Saved data entries
^^^^

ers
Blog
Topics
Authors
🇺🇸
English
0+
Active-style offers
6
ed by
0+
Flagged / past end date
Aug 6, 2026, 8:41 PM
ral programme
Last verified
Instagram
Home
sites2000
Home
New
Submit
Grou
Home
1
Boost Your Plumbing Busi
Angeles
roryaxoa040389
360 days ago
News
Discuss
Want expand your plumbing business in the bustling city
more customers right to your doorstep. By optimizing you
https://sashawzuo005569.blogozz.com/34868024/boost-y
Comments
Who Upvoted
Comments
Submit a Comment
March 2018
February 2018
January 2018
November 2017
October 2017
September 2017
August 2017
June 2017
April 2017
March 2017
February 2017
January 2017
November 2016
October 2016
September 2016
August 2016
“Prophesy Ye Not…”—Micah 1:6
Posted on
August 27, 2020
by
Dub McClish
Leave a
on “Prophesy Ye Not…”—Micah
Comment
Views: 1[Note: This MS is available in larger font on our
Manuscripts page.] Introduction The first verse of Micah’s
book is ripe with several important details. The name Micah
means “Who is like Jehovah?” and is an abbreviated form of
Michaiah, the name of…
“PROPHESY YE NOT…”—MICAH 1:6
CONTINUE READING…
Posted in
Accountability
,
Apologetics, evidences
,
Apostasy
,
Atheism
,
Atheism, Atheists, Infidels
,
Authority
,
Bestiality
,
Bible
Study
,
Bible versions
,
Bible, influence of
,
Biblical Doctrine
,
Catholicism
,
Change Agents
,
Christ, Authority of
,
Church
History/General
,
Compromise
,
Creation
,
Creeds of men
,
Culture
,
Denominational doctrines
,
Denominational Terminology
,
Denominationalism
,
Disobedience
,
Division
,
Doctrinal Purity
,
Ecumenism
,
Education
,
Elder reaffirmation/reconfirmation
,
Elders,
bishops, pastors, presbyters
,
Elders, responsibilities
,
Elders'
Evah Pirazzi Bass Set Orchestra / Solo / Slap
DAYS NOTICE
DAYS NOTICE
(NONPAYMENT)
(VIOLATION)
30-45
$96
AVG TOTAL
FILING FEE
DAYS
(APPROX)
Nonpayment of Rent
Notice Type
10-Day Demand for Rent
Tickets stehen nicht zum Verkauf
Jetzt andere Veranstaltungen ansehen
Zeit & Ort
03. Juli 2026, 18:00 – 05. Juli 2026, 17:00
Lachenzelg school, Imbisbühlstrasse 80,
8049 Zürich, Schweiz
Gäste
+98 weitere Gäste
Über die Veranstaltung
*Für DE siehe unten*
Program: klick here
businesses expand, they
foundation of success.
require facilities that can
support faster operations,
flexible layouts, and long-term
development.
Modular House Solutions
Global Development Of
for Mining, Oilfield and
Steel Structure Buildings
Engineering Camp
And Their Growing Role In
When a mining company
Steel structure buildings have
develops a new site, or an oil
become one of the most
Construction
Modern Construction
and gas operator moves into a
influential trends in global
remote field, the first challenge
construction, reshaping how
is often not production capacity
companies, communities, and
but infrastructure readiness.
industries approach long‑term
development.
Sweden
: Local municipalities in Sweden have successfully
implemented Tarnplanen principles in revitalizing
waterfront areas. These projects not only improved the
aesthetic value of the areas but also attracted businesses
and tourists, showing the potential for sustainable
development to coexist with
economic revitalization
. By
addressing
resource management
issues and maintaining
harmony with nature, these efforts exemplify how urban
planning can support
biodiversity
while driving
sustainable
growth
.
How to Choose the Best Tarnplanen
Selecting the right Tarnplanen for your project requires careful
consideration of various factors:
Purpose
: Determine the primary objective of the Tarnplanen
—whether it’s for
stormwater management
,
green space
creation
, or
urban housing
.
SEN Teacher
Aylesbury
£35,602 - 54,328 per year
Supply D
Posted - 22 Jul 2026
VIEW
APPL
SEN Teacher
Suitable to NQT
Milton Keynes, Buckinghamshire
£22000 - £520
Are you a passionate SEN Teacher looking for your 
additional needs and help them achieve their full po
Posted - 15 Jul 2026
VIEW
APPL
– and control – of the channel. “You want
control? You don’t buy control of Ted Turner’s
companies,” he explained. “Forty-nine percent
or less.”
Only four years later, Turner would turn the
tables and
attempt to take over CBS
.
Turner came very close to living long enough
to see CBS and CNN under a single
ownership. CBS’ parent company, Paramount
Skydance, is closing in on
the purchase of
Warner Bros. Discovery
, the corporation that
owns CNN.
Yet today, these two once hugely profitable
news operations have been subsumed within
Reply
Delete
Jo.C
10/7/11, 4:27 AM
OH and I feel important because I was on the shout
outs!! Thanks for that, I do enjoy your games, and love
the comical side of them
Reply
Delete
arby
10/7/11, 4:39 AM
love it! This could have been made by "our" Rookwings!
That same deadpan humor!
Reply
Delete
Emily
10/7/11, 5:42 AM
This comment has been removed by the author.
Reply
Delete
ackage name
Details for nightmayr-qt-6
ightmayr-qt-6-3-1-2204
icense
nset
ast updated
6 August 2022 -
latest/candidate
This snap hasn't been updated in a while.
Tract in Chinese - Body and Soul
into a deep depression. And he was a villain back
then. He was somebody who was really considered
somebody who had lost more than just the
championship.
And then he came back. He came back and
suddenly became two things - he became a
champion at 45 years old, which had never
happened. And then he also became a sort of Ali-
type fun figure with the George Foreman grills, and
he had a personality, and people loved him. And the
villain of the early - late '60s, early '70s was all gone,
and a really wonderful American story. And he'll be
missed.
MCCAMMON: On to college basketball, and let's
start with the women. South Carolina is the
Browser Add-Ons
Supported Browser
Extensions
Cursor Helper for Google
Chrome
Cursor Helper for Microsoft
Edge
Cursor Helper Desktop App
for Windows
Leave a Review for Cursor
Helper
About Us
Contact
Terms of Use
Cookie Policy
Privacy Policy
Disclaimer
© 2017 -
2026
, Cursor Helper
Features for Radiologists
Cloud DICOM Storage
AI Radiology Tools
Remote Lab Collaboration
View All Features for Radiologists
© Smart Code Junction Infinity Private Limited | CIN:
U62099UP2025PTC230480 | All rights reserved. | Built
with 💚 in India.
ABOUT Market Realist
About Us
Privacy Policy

^^^^

Send back every record, precisely as written.

ers
Blog
Topics
Authors
🇺🇸
English
0+
Active-style offers
6
ed by
0+
Flagged / past end date
Aug 6, 2026, 8:41 PM
ral programme
Last verified
Instagram
Home
sites2000
Home
New
Submit
Grou
Home
1
Boost Your Plumbing Busi
Angeles
roryaxoa040389
360 days ago
News
Discuss
Want expand your plumbing business in the bustling city
more customers right to your doorstep. By optimizing you
https://sashawzuo005569.blogozz.com/34868024/boost-y
Comments
Who Upvoted
Comments
Submit a Comment
March 2018
February 2018
January 2018
November 2017
October 2017
September 2017
August 2017
June 2017
April 2017
March 2017
February 2017
January 2017
November 2016
October 2016
September 2016
August 2016
“Prophesy Ye Not…”—Micah 1:6
Posted on
August 27, 2020
by
Dub McClish
Leave a
on “Prophesy Ye Not…”—Micah
Comment
Views: 1[Note: This MS is available in larger font on our
Manuscripts page.] Introduction The first verse of Micah’s
book is ripe with several important details. The name Micah
means “Who is like Jehovah?” and is an abbreviated form of
Michaiah, the name of…
“PROPHESY YE NOT…”—MICAH 1:6
CONTINUE READING…
Posted in
Accountability
,
Apologetics, evidences
,
Apostasy
,
Atheism
,
Atheism, Atheists, Infidels
,
Authority
,
Bestiality
,
Bible
Study
,
Bible versions
,
Bible, influence of
,
Biblical Doctrine
,
Catholicism
,
Change Agents
,
Christ, Authority of
,
Church
History/General
,
Compromise
,
Creation
,
Creeds of men
,
Culture
,
Denominational doctrines
,
Denominational Terminology
,
Denominationalism
,
Disobedience
,
Division
,
Doctrinal Purity
,
Ecumenism
,
Education
,
Elder reaffirmation/reconfirmation
,
Elders,
bishops, pastors, presbyters
,
Elders, responsibilities
,
Elders'
Evah Pirazzi Bass Set Orchestra / Solo / Slap
DAYS NOTICE
DAYS NOTICE
(NONPAYMENT)
(VIOLATION)
30-45
$96
AVG TOTAL
FILING FEE
DAYS
(APPROX)
Nonpayment of Rent
Notice Type
10-Day Demand for Rent
Tickets stehen nicht zum Verkauf
Jetzt andere Veranstaltungen ansehen
Zeit & Ort
03. Juli 2026, 18:00 – 05. Juli 2026, 17:00
Lachenzelg school, Imbisbühlstrasse 80,
8049 Zürich, Schweiz
Gäste
+98 weitere Gäste
Über die Veranstaltung
*Für DE siehe unten*
Program: klick here
businesses expand, they
foundation of success.
require facilities that can
support faster operations,
flexible layouts, and long-term
development.
Modular House Solutions
Global Development Of
for Mining, Oilfield and
Steel Structure Buildings
Engineering Camp
And Their Growing Role In
When a mining company
Steel structure buildings have
develops a new site, or an oil
become one of the most
Construction
Modern Construction
and gas operator moves into a
influential trends in global
remote field, the first challenge
construction, reshaping how
is often not production capacity
companies, communities, and
but infrastructure readiness.
industries approach long‑term
development.
Sweden
: Local municipalities in Sweden have successfully
implemented Tarnplanen principles in revitalizing
waterfront areas. These projects not only improved the
aesthetic value of the areas but also attracted businesses
and tourists, showing the potential for sustainable
development to coexist with
economic revitalization
. By
addressing
resource management
issues and maintaining
harmony with nature, these efforts exemplify how urban
planning can support
biodiversity
while driving
sustainable
growth
.
How to Choose the Best Tarnplanen
Selecting the right Tarnplanen for your project requires careful
consideration of various factors:
Purpose
: Determine the primary objective of the Tarnplanen
—whether it’s for
stormwater management
,
green space
creation
, or
urban housing
.
SEN Teacher
Aylesbury
£35,602 - 54,328 per year
Supply D
Posted - 22 Jul 2026
VIEW
APPL
SEN Teacher
Suitable to NQT
Milton Keynes, Buckinghamshire
£22000 - £520
Are you a passionate SEN Teacher looking for your 
additional needs and help them achieve their full po
Posted - 15 Jul 2026
VIEW
APPL
– and control – of the channel. “You want
control? You don’t buy control of Ted Turner’s
companies,” he explained. “Forty-nine percent
or less.”
Only four years later, Turner would turn the
tables and
attempt to take over CBS
.
Turner came very close to living long enough
to see CBS and CNN under a single
ownership. CBS’ parent company, Paramount
Skydance, is closing in on
the purchase of
Warner Bros. Discovery
, the corporation that
owns CNN.
Yet today, these two once hugely profitable
news operations have been subsumed within
Reply
Delete
Jo.C
10/7/11, 4:27 AM
OH and I feel important because I was on the shout
outs!! Thanks for that, I do enjoy your games, and love
the comical side of them
Reply
Delete
arby
10/7/11, 4:39 AM
love it! This could have been made by "our" Rookwings!
That same deadpan humor!
Reply
Delete
Emily
10/7/11, 5:42 AM
This comment has been removed by the author.
Reply
Delete
ackage name
Details for nightmayr-qt-6
ightmayr-qt-6-3-1-2204
icense
nset
ast updated
6 August 2022 -
latest/candidate
This snap hasn't been updated in a while.
Tract in Chinese - Body and Soul
into a deep depression. And he was a villain back
then. He was somebody who was really considered
somebody who had lost more than just the
championship.
And then he came back. He came back and
suddenly became two things - he became a
champion at 45 years old, which had never
happened. And then he also became a sort of Ali-
type fun figure with the George Foreman grills, and
he had a personality, and people loved him. And the
villain of the early - late '60s, early '70s was all gone,
and a really wonderful American story. And he'll be
missed.
MCCAMMON: On to college basketball, and let's
start with the women. South Carolina is the
Browser Add-Ons
Supported Browser
Extensions
Cursor Helper for Google
Chrome
Cursor Helper for Microsoft
Edge
Cursor Helper Desktop App
for Windows
Leave a Review for Cursor
Helper
About Us
Contact
Terms of Use
Cookie Policy
Privacy Policy
Disclaimer
© 2017 -
2026
, Cursor Helper
Features for Radiologists
Cloud DICOM Storage
AI Radiology Tools
Remote Lab Collaboration
View All Features for Radiologists
© Smart Code Junction Infinity Private Limited | CIN:
U62099UP2025PTC230480 | All rights reserved. | Built
with 💚 in India.
ABOUT Market Realist
About Us
Privacy Policy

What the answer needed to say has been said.